How long was the shoot?
He shot it over 28 days in January of 2013. Afterwards he called and said: “I have very good news. We’re going to Cannes with the movie.” But he said: “The subtitles are not very good. I wonder, would you mind coming to Paris for a few days to work on the subtitles?” I said, “Sure, I’ll come to Paris.” [laughs] So in Paris he and I did the subtitles together, which was another step in the education of working with a genius. Then three weeks later my wife and I flew to Cannes and saw the movie, which was extraordinary. It was like being inside “The Great Gatsby.”
Are you going to write about this experience?
Not now. I have plays to write. I’ll have to put memoirs on the back burner.
You sound so good-natured. What do you attribute that to?
I have the most wonderful wife in the entire world. My wife is spun from sunshine. When you’re a writer, that kind of radiance is amazing and inspiring — and I get to sit down every morning with a pen in my hand and make my living at writing.
You don’t mean a pen literally, right?
Yes, a Bic blue medium point pen. I started writing with a pen, and I like the quiet of it. I’m very old fashioned.
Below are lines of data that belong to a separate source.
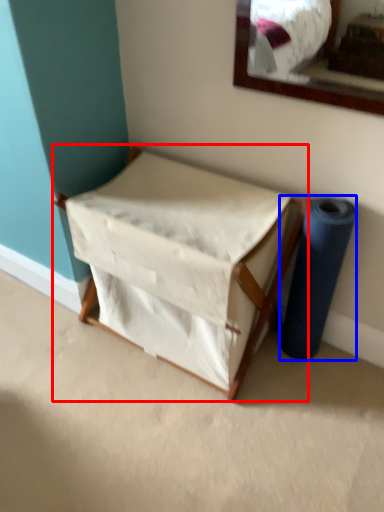
Question: Which object is further to the camera taking this photo, furniture (highlighted by a red box) or duct tape (highlighted by a blue box)?

Choices:
 (A) furniture
 (B) duct tape

Answer: (B)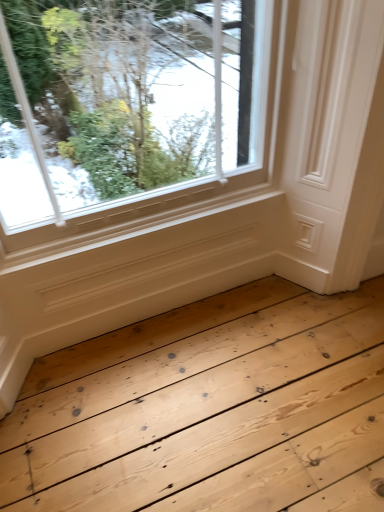
What do you see at coordinates (133, 115) in the screenshot? The height and width of the screenshot is (512, 384). I see `clear glass window at upper left` at bounding box center [133, 115].

Locate an element on the screen. The height and width of the screenshot is (512, 384). clear glass window at upper left is located at coordinates (133, 115).

The height and width of the screenshot is (512, 384). I want to click on clear glass window at upper left, so click(x=133, y=115).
A page and a pen are very patient. My handwriting comes out in imperfect torrents, but that’s okay with me, and my wife can read it.
What are you working on now?
I’m writing a musical with Stephen Sondheim, which in certain ways is kind of similar because he works from delight and detail, as well. Having worked with Roman on the movie, working with Stephen now is kind of a glorious déjà vu because they’re so similar in their joy at working. I’m also writing a movie. I’m the luckiest son of a bitch in the world.
This interview has been edited for style and length.